Site icon Search Engine People Blog

5 Million Spam Pages I Found in a Couple of Hours That Google Has Missed All Week

A friend of mine, Michael VanDeMar (aka mvandemar), alerted me to a situation that highlights the sub-subdomain spam problem that Google "supposedly" fixed, but apparently has not. Here is his research and report.
***
Last Saturday, June 17th 2006, an article was posted on how to get 5 Billion Pages indexed in Google in less than 30 days. The report was based around a series of domains from one particular spammer.

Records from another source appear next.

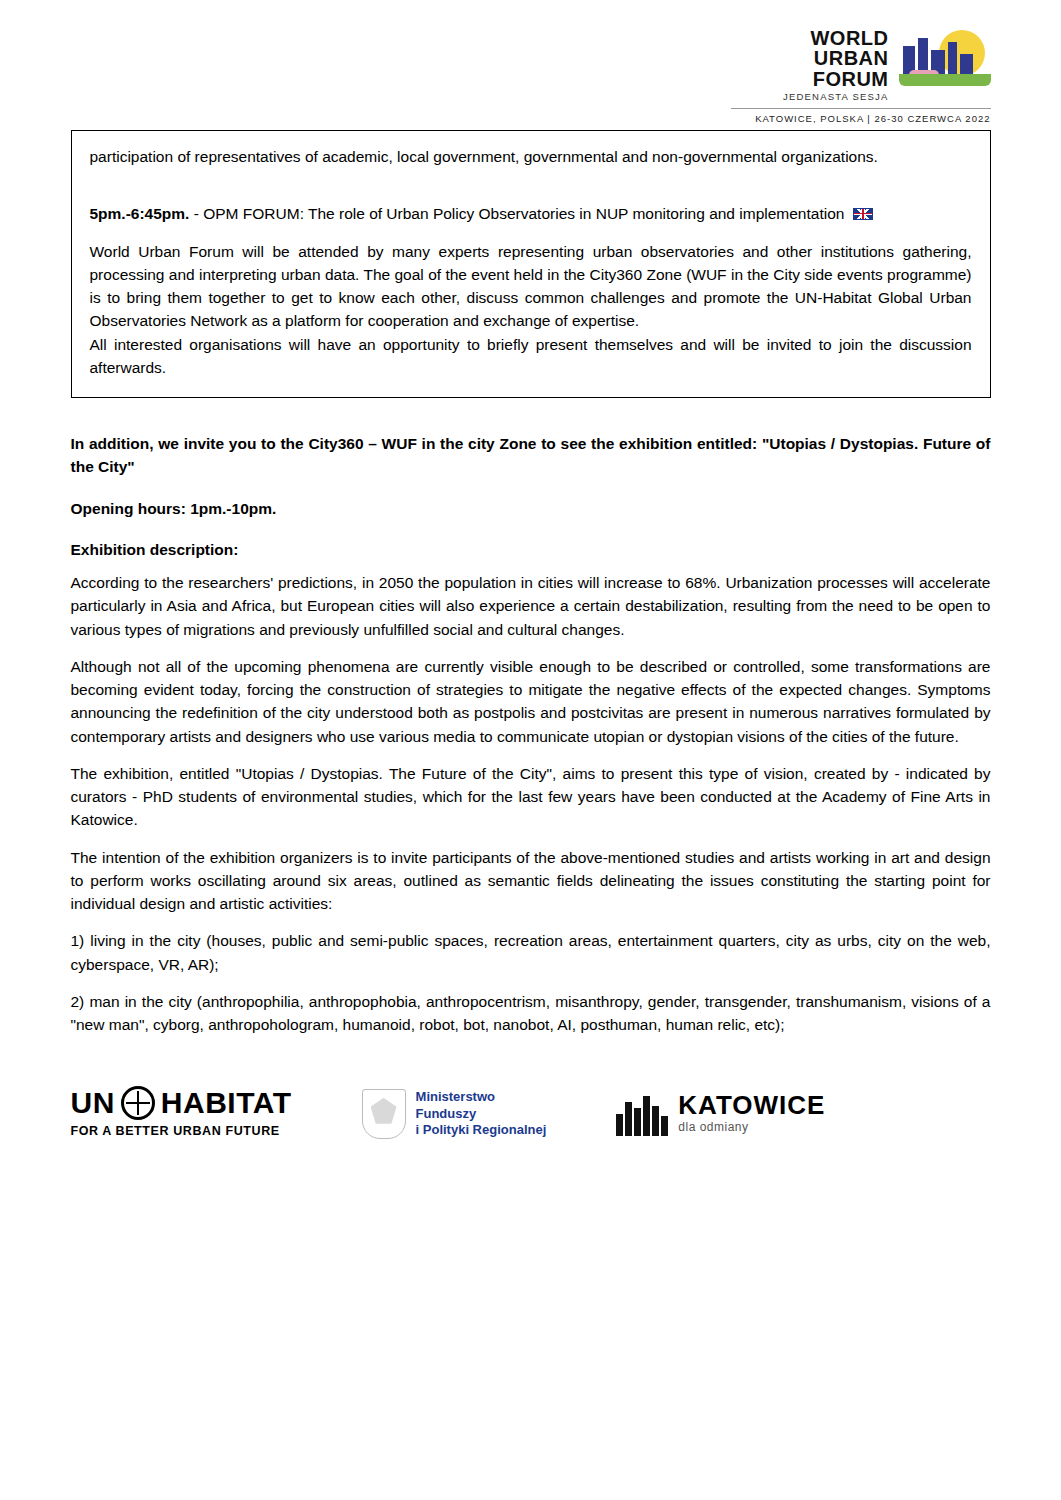WORLD URBAN FORUM JEDENASTA SESJA
KATOWICE, POLSKA | 26-30 CZERWCA 2022
participation of representatives of academic, local government, governmental and non-governmental organizations.
5pm.-6:45pm. - OPM FORUM: The role of Urban Policy Observatories in NUP monitoring and implementation
World Urban Forum will be attended by many experts representing urban observatories and other institutions gathering, processing and interpreting urban data. The goal of the event held in the City360 Zone (WUF in the City side events programme) is to bring them together to get to know each other, discuss common challenges and promote the UN-Habitat Global Urban Observatories Network as a platform for cooperation and exchange of expertise.
All interested organisations will have an opportunity to briefly present themselves and will be invited to join the discussion afterwards.
In addition, we invite you to the City360 – WUF in the city Zone to see the exhibition entitled: "Utopias / Dystopias. Future of the City"
Opening hours: 1pm.-10pm.
Exhibition description:
According to the researchers' predictions, in 2050 the population in cities will increase to 68%. Urbanization processes will accelerate particularly in Asia and Africa, but European cities will also experience a certain destabilization, resulting from the need to be open to various types of migrations and previously unfulfilled social and cultural changes.
Although not all of the upcoming phenomena are currently visible enough to be described or controlled, some transformations are becoming evident today, forcing the construction of strategies to mitigate the negative effects of the expected changes. Symptoms announcing the redefinition of the city understood both as postpolis and postcivitas are present in numerous narratives formulated by contemporary artists and designers who use various media to communicate utopian or dystopian visions of the cities of the future.
The exhibition, entitled "Utopias / Dystopias. The Future of the City", aims to present this type of vision, created by - indicated by curators - PhD students of environmental studies, which for the last few years have been conducted at the Academy of Fine Arts in Katowice.
The intention of the exhibition organizers is to invite participants of the above-mentioned studies and artists working in art and design to perform works oscillating around six areas, outlined as semantic fields delineating the issues constituting the starting point for individual design and artistic activities:
1) living in the city (houses, public and semi-public spaces, recreation areas, entertainment quarters, city as urbs, city on the web, cyberspace, VR, AR);
2) man in the city (anthropophilia, anthropophobia, anthropocentrism, misanthropy, gender, transgender, transhumanism, visions of a "new man", cyborg, anthropohologram, humanoid, robot, bot, nanobot, AI, posthuman, human relic, etc);
UN HABITAT
FOR A BETTER URBAN FUTURE
Ministerstwo
Funduszy
i Polityki Regionalnej
KATOWICE
dla odmiany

Google responded that in actuality, the counts reported were simply the results of a combination of a bug in the site: command and what they were calling a "bad data push". Here’s what Google spokesperson, Adam Lasnik, assistant to Matt Cutts, had to say on Tuesday:

I've long been a lurker / occasional commenter for quite some time here, and I figured I might as well offer a few clarifications on the "5 billion" issue :-).

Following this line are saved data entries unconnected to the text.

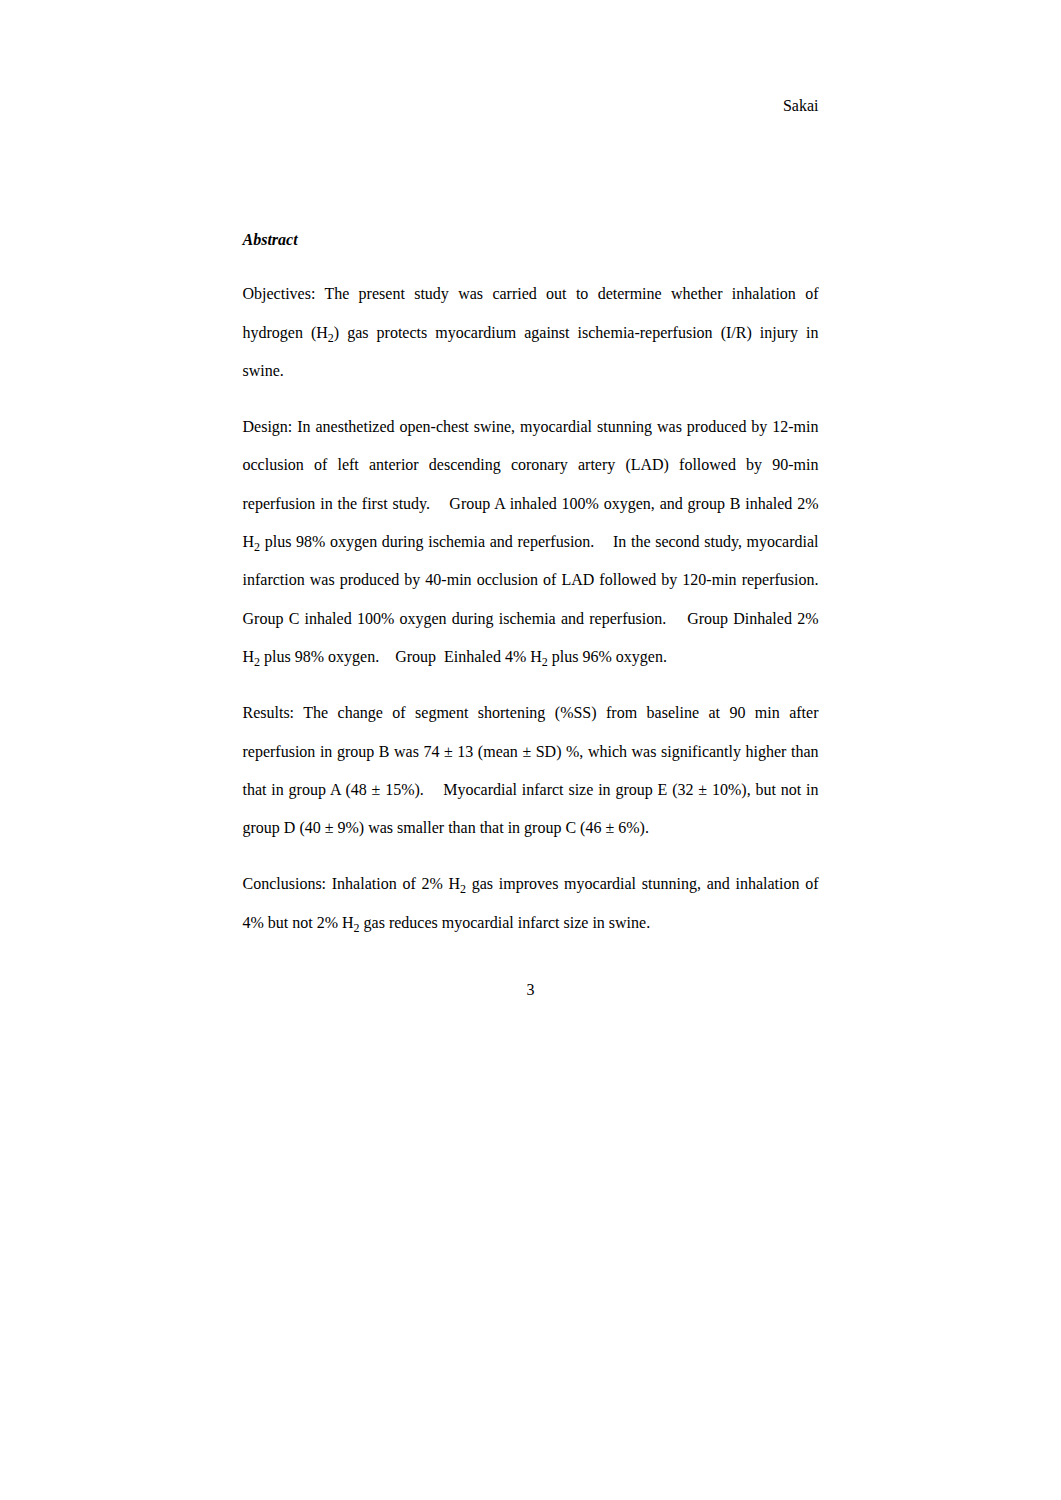Sakai
Abstract
Objectives: The present study was carried out to determine whether inhalation of hydrogen (H2) gas protects myocardium against ischemia-reperfusion (I/R) injury in swine.
Design: In anesthetized open-chest swine, myocardial stunning was produced by 12-min occlusion of left anterior descending coronary artery (LAD) followed by 90-min reperfusion in the first study. Group A inhaled 100% oxygen, and group B inhaled 2% H2 plus 98% oxygen during ischemia and reperfusion. In the second study, myocardial infarction was produced by 40-min occlusion of LAD followed by 120-min reperfusion. Group C inhaled 100% oxygen during ischemia and reperfusion. Group Dinhaled 2% H2 plus 98% oxygen. Group Einhaled 4% H2 plus 96% oxygen.
Results: The change of segment shortening (%SS) from baseline at 90 min after reperfusion in group B was 74 ± 13 (mean ± SD) %, which was significantly higher than that in group A (48 ± 15%). Myocardial infarct size in group E (32 ± 10%), but not in group D (40 ± 9%) was smaller than that in group C (46 ± 6%).
Conclusions: Inhalation of 2% H2 gas improves myocardial stunning, and inhalation of 4% but not 2% H2 gas reduces myocardial infarct size in swine.
3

I work with Matt Cutts and other engineers in the Search Quality Team at Google. And yes, we noticed that lots of subdomains got indexed last week -- and sometimes listed in search results -- that shouldn't have been. Compounding the issue, our result count estimates in these contexts was MANY orders of magnitude off. For example, the one site that supposedly had 5.5 billion pages in the index actually had under 1/100,000th of that.

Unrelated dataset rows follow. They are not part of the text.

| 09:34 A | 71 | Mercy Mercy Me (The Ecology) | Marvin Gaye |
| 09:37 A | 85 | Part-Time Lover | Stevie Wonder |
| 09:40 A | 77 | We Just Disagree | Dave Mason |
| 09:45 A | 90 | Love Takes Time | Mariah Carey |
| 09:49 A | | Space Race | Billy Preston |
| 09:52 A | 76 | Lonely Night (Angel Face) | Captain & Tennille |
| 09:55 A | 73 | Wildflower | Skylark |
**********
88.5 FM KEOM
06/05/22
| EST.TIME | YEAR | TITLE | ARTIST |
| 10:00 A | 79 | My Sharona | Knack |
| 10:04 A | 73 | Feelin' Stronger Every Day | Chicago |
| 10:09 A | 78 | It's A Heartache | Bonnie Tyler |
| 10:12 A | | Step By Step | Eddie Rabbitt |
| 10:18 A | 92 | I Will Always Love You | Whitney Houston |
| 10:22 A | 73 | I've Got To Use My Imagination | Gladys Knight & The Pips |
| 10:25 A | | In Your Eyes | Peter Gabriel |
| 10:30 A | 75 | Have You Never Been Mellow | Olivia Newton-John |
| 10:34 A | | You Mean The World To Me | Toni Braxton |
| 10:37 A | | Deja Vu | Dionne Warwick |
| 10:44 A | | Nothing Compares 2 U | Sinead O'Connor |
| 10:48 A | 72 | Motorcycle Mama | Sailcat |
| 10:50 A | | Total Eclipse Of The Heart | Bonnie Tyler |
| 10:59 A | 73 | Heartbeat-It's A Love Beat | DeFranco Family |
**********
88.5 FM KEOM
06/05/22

So how did this happen? We pushed some corrupted data with our index. Once we diagnosed the problem, we started rolling the data back and pushed something better... and we've been putting in place checks so that this kind of thing doesn't happen again.

So it looks like, according to Google, the original site in question and the bad data had been corrected, and that they were well on their way to making sure it didn’t happen again.

I did a little looking around, and found that there actually did seem to be quite a bit of this spam still there. I pointed this out to Adam on Threadwatch, and offered to write a bot to help dig out some of the flotsam I was finding. The offer, much like the numerous spam reports I and many other webmasters have sent in to Google, was of course ignored.

Last night, while doing various searches on Google, I noticed that it seemed as if there was much more spam of the same variety that had been floating around before than there should have been, especially considering how hard the Google team had worked to assure us that this was merely a minor flaw, easily corrected. So, out of curiosity, I went ahead and wrote the bot for my own use. Coding and running it took right around 2 hours. This was just the rough draft of the bot; it could of course be refined to be much more accurate and go further in depth, but I just wanted to see what a quick look around would return.

What I found was approximately 10,902,060 pages of spam spread across 157 domains, each with a minimum of 5,000 pages indexed in Google. The "vast majority" of these domains are less than 2 months old, with some as recent as 4 days. This comes very shortly on the heels of Matt Cutts' response to webmasters, when asked why so many of their sites were being deindexed, that what was needed was better quality links to get indexed in Google since Big Daddy.

75 of the domains have greater than 55,000 pages indexed, which was about the number of pages that the original domain was said to have. 26 of them had 3-5 times that number of pages.

Since it looks like maybe Google is still relying on blogs such as this to oust spam, instead of finding it on their own, the domains will probably be banned in a few days. However, for now, you may click on the link below in order to view The Spam That Google Couldn’t Find:
http://googlespam.giantshoutbox.com/

-Michael VanDeMar
***
Michael is the owner of Better Mortgage Refinancing, a site which offers hassle-free Mortgage Quotes.

Note from DazzlinDonna to Matt, Adam, and Google gang: I'd really love some no-nonsense comments from you guys about this. And remember, when you give us a comment, don't forget that we aren't your every day clueless user, so please give us some credit. So, really, why is it that an average guy (sorry, Michael, you are above-average, not to mention a really cute, single, minor programming diety) can whip this up in 2 hours, and yet Google is unable to catch this?